Great difficulty is experienced in scuba divers asthma treatment when they are rescued and survive until recompression. They may suffer a difficult clinical complex comprising deep unconsciousness from near-drowning and probable cerebral gas embolism, respiratory impairment from near-drowning and asthma.
The problems of combining respiratory support and recompression therapy (restricted to 18 metres because of the requirement for 100 per cent oxygen in the presence of arterial hypoxia), the dangers from arrhythmias, and the possible arterialization of trapped pulmonary air emboli with sympathomimetic drugs, all make these cases a nightmare. Deeper recompression, even though the patient isnot responding, may well be a death sentence, and ultimate decompression is daunting with an arterial oxygen tension less than 50 mmHg! Some successes are doubtful achievements with residual hypoxic brain damage.
Occasional episodes of otherwise inexplicable and serious acute decompression illness have been observed. Even accepting that the case reports are incomplete (especially as regards previous medical history), it seems evident from the DAN data that the risk of arterial gas embolism and severe decompression sickness are significantly greater in current asthmatics, with an odds ratio of 4.16. The exact degree of increased risk is a matter of controversy.
Other risks have been observed, and unexplained unconsciousness at depth is one of these.
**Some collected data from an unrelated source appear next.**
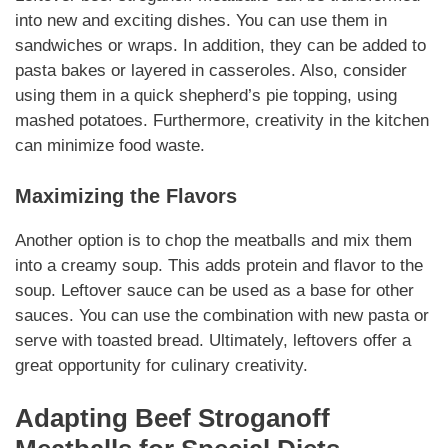
into new and exciting dishes. You can use them in
sandwiches or wraps. In addition, they can be added to
pasta bakes or layered in casseroles. Also, consider
using them in a quick shepherd’s pie topping, using
mashed potatoes.
Furthermore
, creativity in the kitchen
can minimize food waste.
Maximizing the Flavors
Another option is to chop the meatballs and mix them
into a creamy soup. This adds
protein
and flavor to the
soup.
Leftover
sauce can be used as a base for other
sauces. You can use the combination with new pasta or
serve with toasted bread.
Ultimately
, leftovers offer a
great opportunity for culinary creativity.
Adapting
Beef Stroganoff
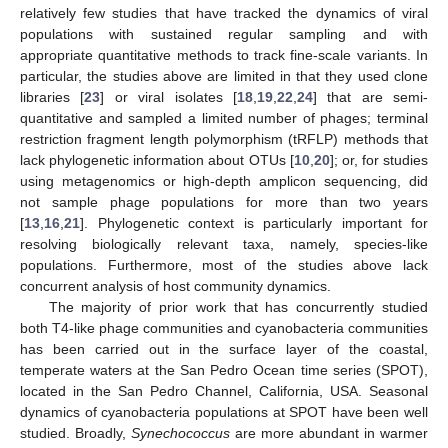
relatively few studies that have tracked the dynamics of viral
populations with sustained regular sampling and with
appropriate quantitative methods to track fine-scale variants. In
particular, the studies above are limited in that they used clone
libraries [
23
] or viral isolates [
18
,
19
,
22
,
24
] that are semi-
quantitative and sampled a limited number of phages; terminal
restriction fragment length polymorphism (tRFLP) methods that
lack phylogenetic information about OTUs [
10
,
20
]; or, for studies
using metagenomics or high-depth amplicon sequencing, did
not sample phage populations for more than two years
[
13
,
16
,
21
]. Phylogenetic context is particularly important for
resolving biologically relevant taxa, namely, species-like
populations. Furthermore, most of the studies above lack
concurrent analysis of host community dynamics.
The majority of prior work that has concurrently studied
both T4-like phage communities and cyanobacteria communities
has been carried out in the surface layer of the coastal,
temperate waters at the San Pedro Ocean time series (SPOT),
located in the San Pedro Channel, California, USA. Seasonal
dynamics of cyanobacteria populations at SPOT have been well
studied. Broadly,
Synechococcus
are more abundant in warmer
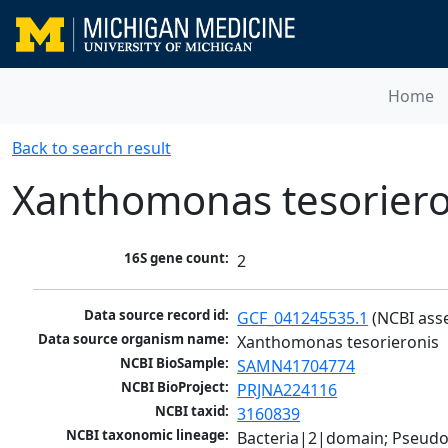
Home
Back to search result
Xanthomonas tesoriero
16S gene count:
2
Data source record id:
GCF_041245535.1
 (NCBI ass
Data source organism name:
Xanthomonas tesorieronis
NCBI BioSample:
SAMN41704774
NCBI BioProject:
PRJNA224116
NCBI taxid:
3160839
NCBI taxonomic lineage:
Bacteria|2|domain; Pseud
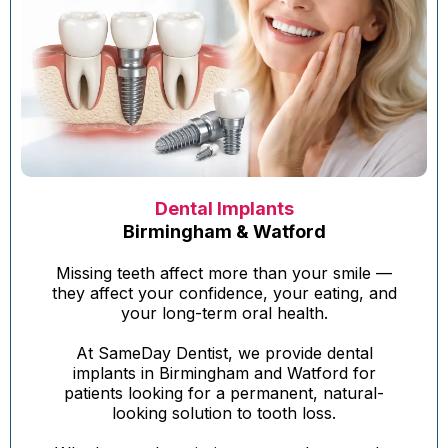
Dental Implants
Birmingham & Watford
Missing teeth affect more than your smile —
they affect your confidence, your eating, and
your long-term oral health.
At SameDay Dentist, we provide dental
implants in Birmingham and Watford for
patients looking for a permanent, natural-
looking solution to tooth loss.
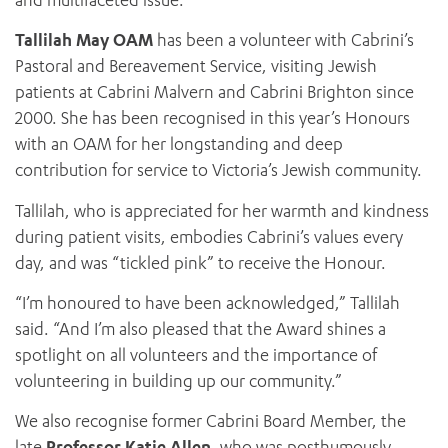
and multifaceted issue.”
Tallilah May OAM
has been a volunteer with Cabrini’s
Pastoral and Bereavement Service, visiting Jewish
patients at Cabrini Malvern and Cabrini Brighton since
2000. She has been recognised in this year’s Honours
with an OAM for her longstanding and deep
contribution for service to Victoria’s Jewish community.
Tallilah, who is appreciated for her warmth and kindness
during patient visits, embodies Cabrini’s values every
day, and was “tickled pink” to receive the Honour.
“I’m honoured to have been acknowledged,” Tallilah
said. “And I’m also pleased that the Award shines a
spotlight on all volunteers and the importance of
volunteering in building up our community.”
We also recognise former Cabrini Board Member, the
late
Professor Katie Allen
, who was posthumously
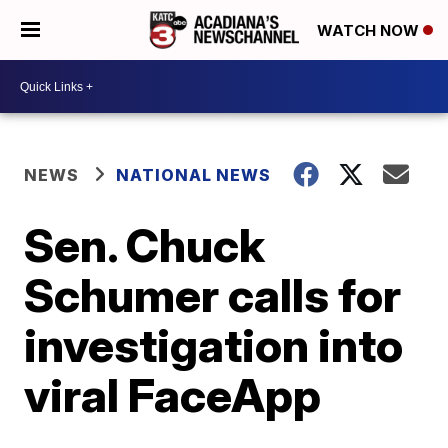
WATCH NOW
NEWS
NATIONAL NEWS
Sen. Chuck
Schumer calls for
investigation into
viral FaceApp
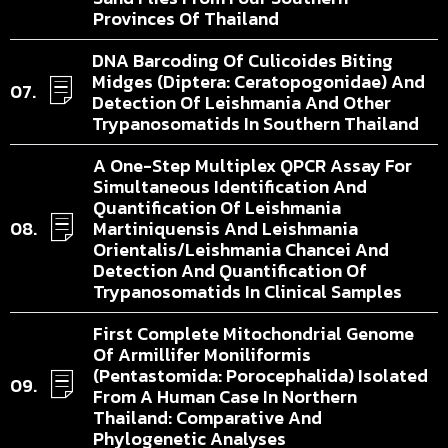
Provinces Of Thailand
DNA Barcoding Of Culicoides Biting
Midges (Diptera: Ceratopogonidae) And
Detection Of Leishmania And Other
Trypanosomatids In Southern Thailand
A One-Step Multiplex QPCR Assay For
Simultaneous Identification And
Quantification Of Leishmania
Martiniquensis And Leishmania
Orientalis/Leishmania Chancei And
Detection And Quantification Of
Trypanosomatids In Clinical Samples
First Complete Mitochondrial Genome
Of Armillifer Moniliformis
(Pentastomida: Porocephalida) Isolated
From A Human Case In Northern
Thailand: Comparative And
Phylogenetic Analyses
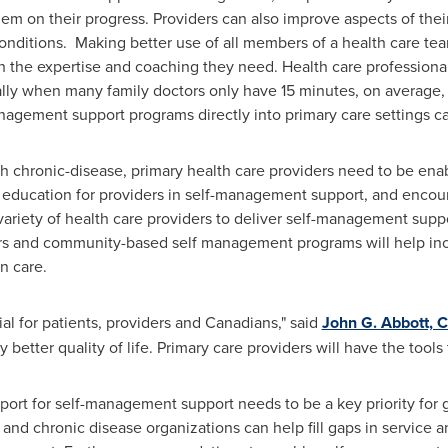
hem on their progress. Providers can also improve aspects of thei
conditions. Making better use of all members of a health care t
h the expertise and coaching they need. Health care professional
lly when many family doctors only have 15 minutes, on average, to
anagement support programs directly into primary care settings c
th chronic-disease, primary health care providers need to be en
 education for providers in self-management support, and encou
ariety of health care providers to deliver self-management suppo
rs and community-based self management programs will help inc
n care.
l for patients, providers and Canadians," said
John G. Abbott, 
oy better quality of life. Primary care providers will have the tools
pport for self-management support needs to be a key priority fo
and chronic disease organizations can help fill gaps in service a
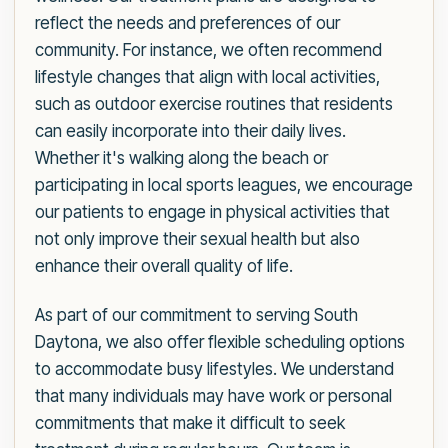
reflect the needs and preferences of our
community. For instance, we often recommend
lifestyle changes that align with local activities,
such as outdoor exercise routines that residents
can easily incorporate into their daily lives.
Whether it's walking along the beach or
participating in local sports leagues, we encourage
our patients to engage in physical activities that
not only improve their sexual health but also
enhance their overall quality of life.
As part of our commitment to serving South
Daytona, we also offer flexible scheduling options
to accommodate busy lifestyles. We understand
that many individuals may have work or personal
commitments that make it difficult to seek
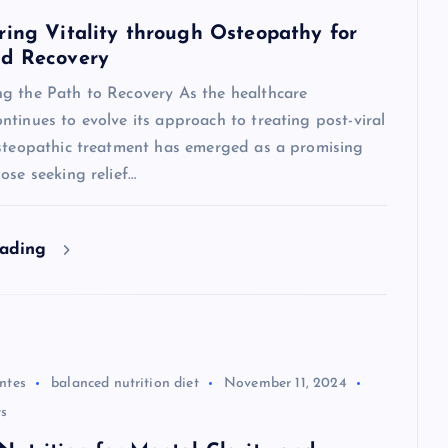
ring Vitality through Osteopathy for
id Recovery
g the Path to Recovery As the healthcare
tinues to evolve its approach to treating post-viral
osteopathic treatment has emerged as a promising
ose seeking relief…
eading
ntes
balanced nutrition diet
November 11, 2024
s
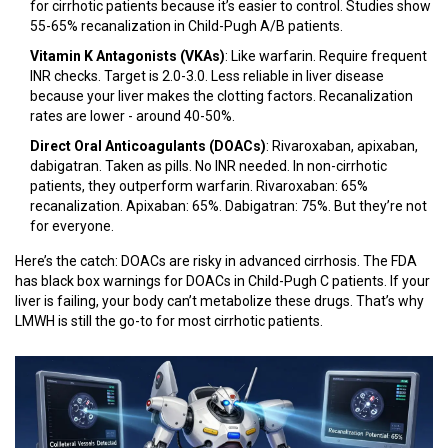
for cirrhotic patients because it’s easier to control. Studies show
55-65% recanalization in Child-Pugh A/B patients.
Vitamin K Antagonists (VKAs)
: Like warfarin. Require frequent
INR checks. Target is 2.0-3.0. Less reliable in liver disease
because your liver makes the clotting factors. Recanalization
rates are lower - around 40-50%.
Direct Oral Anticoagulants (DOACs)
: Rivaroxaban, apixaban,
dabigatran. Taken as pills. No INR needed. In non-cirrhotic
patients, they outperform warfarin. Rivaroxaban: 65%
recanalization. Apixaban: 65%. Dabigatran: 75%. But they’re not
for everyone.
Here’s the catch: DOACs are risky in advanced cirrhosis. The FDA
has black box warnings for DOACs in Child-Pugh C patients. If your
liver is failing, your body can’t metabolize these drugs. That’s why
LMWH is still the go-to for most cirrhotic patients.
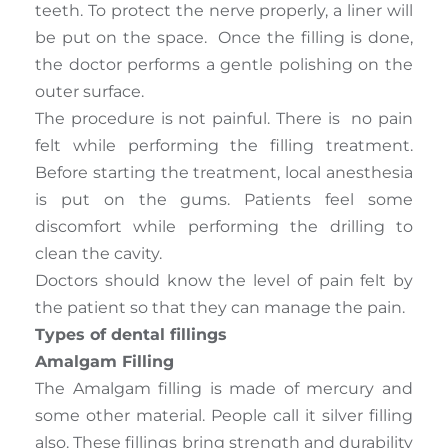
teeth. To protect the nerve properly, a liner will
be put on the space. Once the filling is done,
the doctor performs a gentle polishing on the
outer surface.
The procedure is not painful. There is no pain
felt while performing the filling treatment.
Before starting the treatment, local anesthesia
is put on the gums. Patients feel some
discomfort while performing the drilling to
clean the cavity.
Doctors should know the level of pain felt by
the patient so that they can manage the pain.
Types of dental fillings
Amalgam Filling
The Amalgam filling is made of mercury and
some other material. People call it silver filling
also. These fillings bring strength and durability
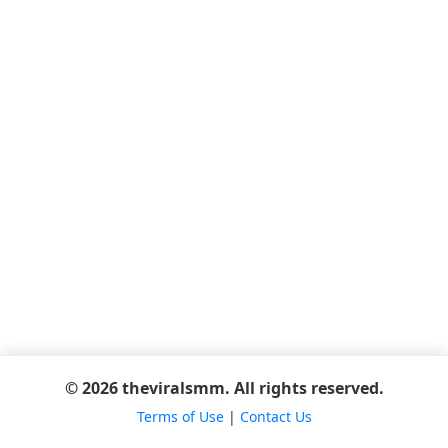
© 2026 theviralsmm. All rights reserved.
Terms of Use
|
Contact Us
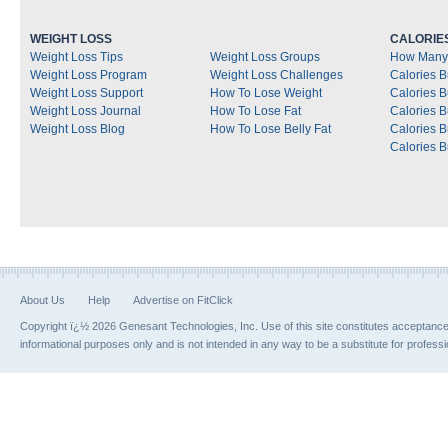
WEIGHT LOSS
CALORIE
Weight Loss Tips
Weight Loss Groups
How Many 
Weight Loss Program
Weight Loss Challenges
Calories B
Weight Loss Support
How To Lose Weight
Calories 
Weight Loss Journal
How To Lose Fat
Calories 
Weight Loss Blog
How To Lose Belly Fat
Calories 
Calories B
About Us
Help
Advertise on FitClick
Copyright ï¿½ 2026 Genesant Technologies, Inc. Use of this site constitutes acceptanc
informational purposes only and is not intended in any way to be a substitute for profess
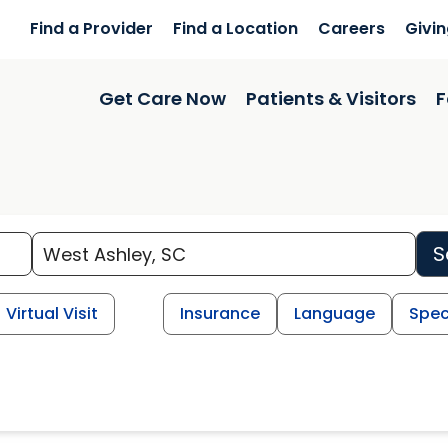
Find a Provider
Find a Location
Careers
Givi
Get Care Now
Patients & Visitors
F
S
Virtual Visit
Insurance
Language
Spec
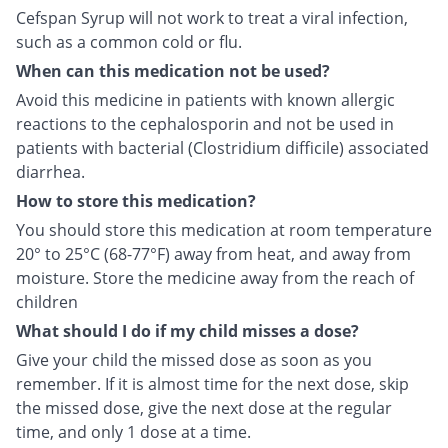
Cefspan Syrup will not work to treat a viral infection,
such as a common cold or flu.
When can this medication not be used?
Avoid this medicine in patients with known allergic
reactions to the cephalosporin and not be used in
patients with bacterial (Clostridium difficile) associated
diarrhea.
How to store this medication?
You should store this medication at room temperature
20° to 25°C (68-77°F) away from heat, and away from
moisture. Store the medicine away from the reach of
children
What should I do if my child misses a dose?
Give your child the missed dose as soon as you
remember. If it is almost time for the next dose, skip
the missed dose, give the next dose at the regular
time, and only 1 dose at a time.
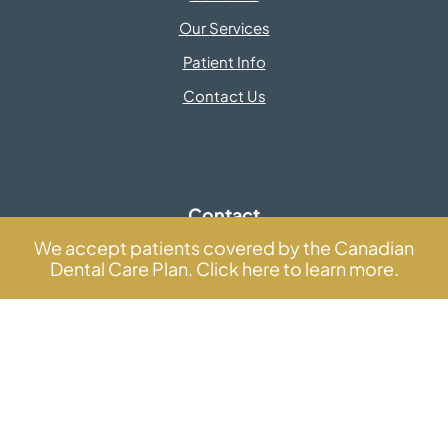
Our Services
Patient Info
Contact Us
Contact
Information
We accept patients covered by the Canadian
Dental Care Plan. Click here to learn more.
info@centredentairedentown.com
GET DIRECTIONS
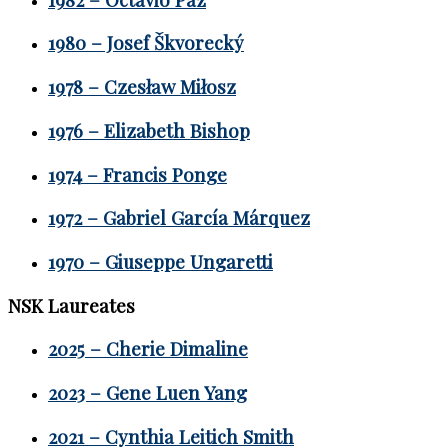
1980 – Josef Škvorecký
1978 – Czesław Miłosz
1976 – Elizabeth Bishop
1974 – Francis Ponge
1972 – Gabriel García Márquez
1970 – Giuseppe Ungaretti
NSK Laureates
2025 – Cherie Dimaline
2023 – Gene Luen Yang
2021 – Cynthia Leitich Smith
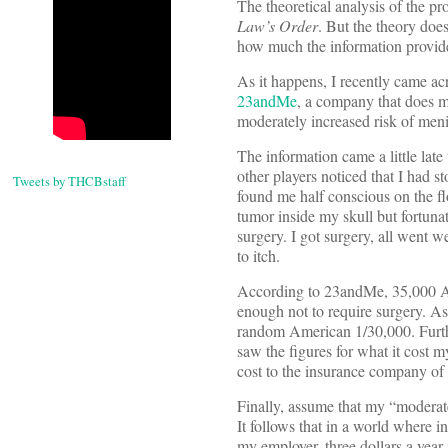
The theoretical analysis of the pr
Law’s Order
. But the theory does
how much the information provided
As it happens, I recently came ac
23andMe
, a company that does mai
moderately increased risk of me
The information came a little lat
other players noticed that I had 
Tweets by THCBstaff
found me half conscious on the fl
tumor inside my skull but fortuna
surgery. I got surgery, all went w
to itch.
According to 23andMe, 35,000 Am
enough not to require surgery. As
random American 1/30,000. Furthe
saw the figures for what it cost
cost to the insurance company of t
Finally, assume that my “moderate
It follows that in a world where 
my employer, three dollars a year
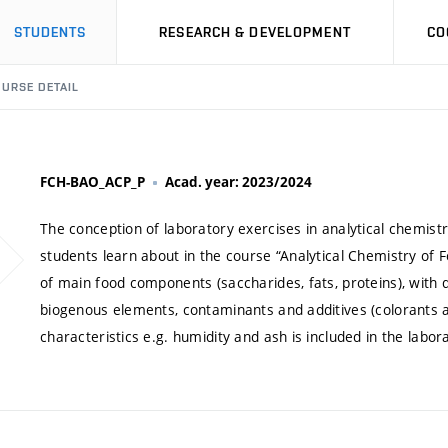
STUDENTS
RESEARCH & DEVELOPMENT
CO
URSE DETAIL
FCH-BAO_ACP_P
Acad. year: 2023/2024
The conception of laboratory exercises in analytical chemist
students learn about in the course “Analytical Chemistry of F
of main food components (saccharides, fats, proteins), with 
biogenous elements, contaminants and additives (colorants 
characteristics e.g. humidity and ash is included in the labora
There is no specific disadvantage in the use of inhaled steroids, taken in moderation, and the hope is that some of the new asthma treatment drugs now under development will totally block the hyperreactive and bronchoconstrictive effects of asthma (best diving). When this is achieved then the specific provoking factors associated with scuba diving may be blocked and, if no lung damage has occurred, the optimistic hopes of safe diving for asthmatics may be realized.

Case Report
WS, a very fit dive instructor experienced two episodes of unconsciousness under similar conditions, about one year apart. They both were associated with diving between 30-50 metres depth, non-stressful and requiring little exertion. They both occurred 10 or more minutes after reaching the sea bed, and there were no problems during descent, and specifically no difficulty with middle-ear autoinflation.
Other divers on the same dives used similar scuba equipment and gases from the same compressor (WS's own dive shop) and experienced no difficulty.
The first episode resulted in a sensation of imminent loss of consciousness, to a severe degree and resulted in him ditching his weight belt and ascending, with help. With the ascent he regained his normal state of awareness. On his second episode he totally lost consciousness and was brought to the surface by one of the companion divers. He was fully conscious and alert within a few minutes of surfacing. Following this dive he was aware of a dull headache.
The only contributory factors that could be ascertained were as follows: He was renowned for consuming extremely small quantities of air and he did admit to employing 'skip breathing' in the earlier part of his diving career-although such a voluntary decision was not made over the recent years. He was also an asthmatic of moderate degree. He had not taken any anti-asthma medication prior to the dives. He then sold his diving practice, and refrained from diving activities.
Provisional diagnosis: a combined carbon dioxide/nitrogen narcosis effect asthma contribution.
Whatever the explanation, remember the maxim that any diving accident not explained and not prevented, will recur under similar conditions.